## Work item:
Restate all of the following data exactly, keeping any images out of the copy.

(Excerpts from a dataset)
Content starts

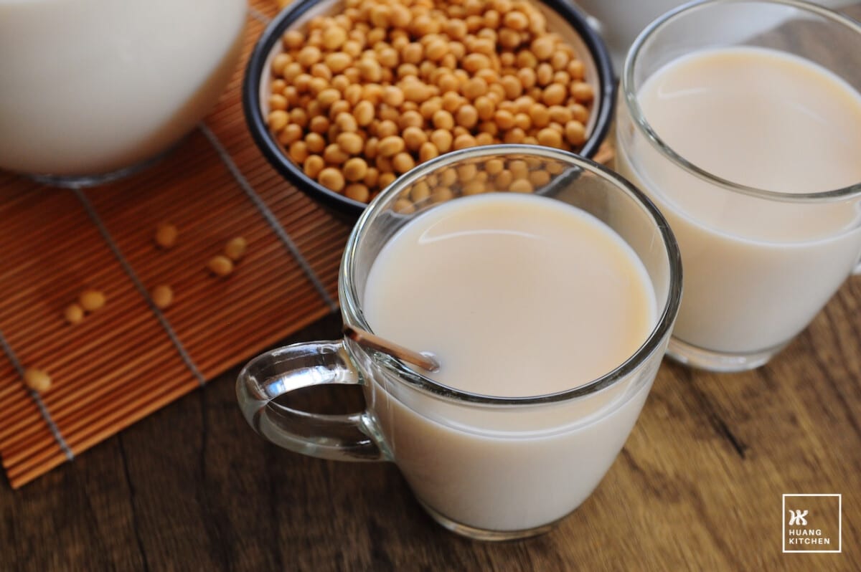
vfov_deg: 22.6
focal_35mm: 60
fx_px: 1434
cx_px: 430
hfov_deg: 33.4
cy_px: 286
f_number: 6.7
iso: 400
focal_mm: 40
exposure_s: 1/250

Content ends

## Answer space:
vfov_deg: 22.6
focal_35mm: 60
fx_px: 1434
cx_px: 430
hfov_deg: 33.4
cy_px: 286
f_number: 6.7
iso: 400
focal_mm: 40
exposure_s: 1/250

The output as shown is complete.